◆ READING PASSAGE:
Content starts

Written on December 5, 2012

A sincere young teen being raised in a homeschooling family asked: “Can a person be both Christian and cool?” She was a large, expansive thinker, so she meant this to the depths. She meant to be a real Christian. I have considered her question for over a decade.

To this, I would now give a “yes” that needs qualified. Yes, only if Jesus Christ is the pursuit alone, and somehow on a temporary basis the result in society is viewed as “cool.” Was Jesus cool? Yes, yes, yes, as the Pulse of humanity, the Agent of Creation, the Sustainer, the Savior: the WORD. He is relevance. He is the Relevant One. He was cool when He did the healings. He was cool when He defied the religious establishment. But was He cool after sharing that all must eat of His flesh and drink of His blood in John 8, and all deserted Him?

Who sets the standard of cool?

•A participant in a study of Nauert Phd: “Almost any one of us will be cool in some people’s eyes, which suggests the idiosyncratic way coolness is evaluated. But some will be judged as cool in many people’s eyes, which suggests there is a core valuation to coolness, and today that does not seem to be the historical nature of cool. We suggest there is some transition from the countercultural cool to a generic version of it’s good and I like it. But this transition is by no way completed.”

•Ladybird on a Yahoo blog says: “My fella and I happen to be too cool. We are excellent people to be around, we’re funny, we wear clothes that set trends coz we’re the first to wear them. We are good to everyone, nice and yet people come to us, not the other way around. And we make other people feel like they are cool too, just by hanging around us. This is cool. Your pretty cool too”

•Wikipedia: Coolness is a “age-specific phenomenum…”

Content ends

◆ THE RECORDS:

Content starts

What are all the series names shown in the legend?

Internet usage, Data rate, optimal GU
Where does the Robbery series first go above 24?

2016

Content ends
Content starts

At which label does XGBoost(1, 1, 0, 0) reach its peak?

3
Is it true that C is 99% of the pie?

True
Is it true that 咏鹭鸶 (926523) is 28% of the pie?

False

Content ends

◆ CHECK YOUR UNDERSTANDING:
[1] Name each source quoted in the bulleted list of the post on being Christian and cool.
[2] Collect every line in the entries that contains the string "series".
The entries have no connection to the post about being both Christian and cool.

◆ RESPONSES BY ITEM NUMBER:
[1]
- A participant in a study of Nauert Phd
- Ladybird on a Yahoo blog
- Wikipedia

[2]
What are all the series names shown in the legend?
Where does the Robbery series first go above 24?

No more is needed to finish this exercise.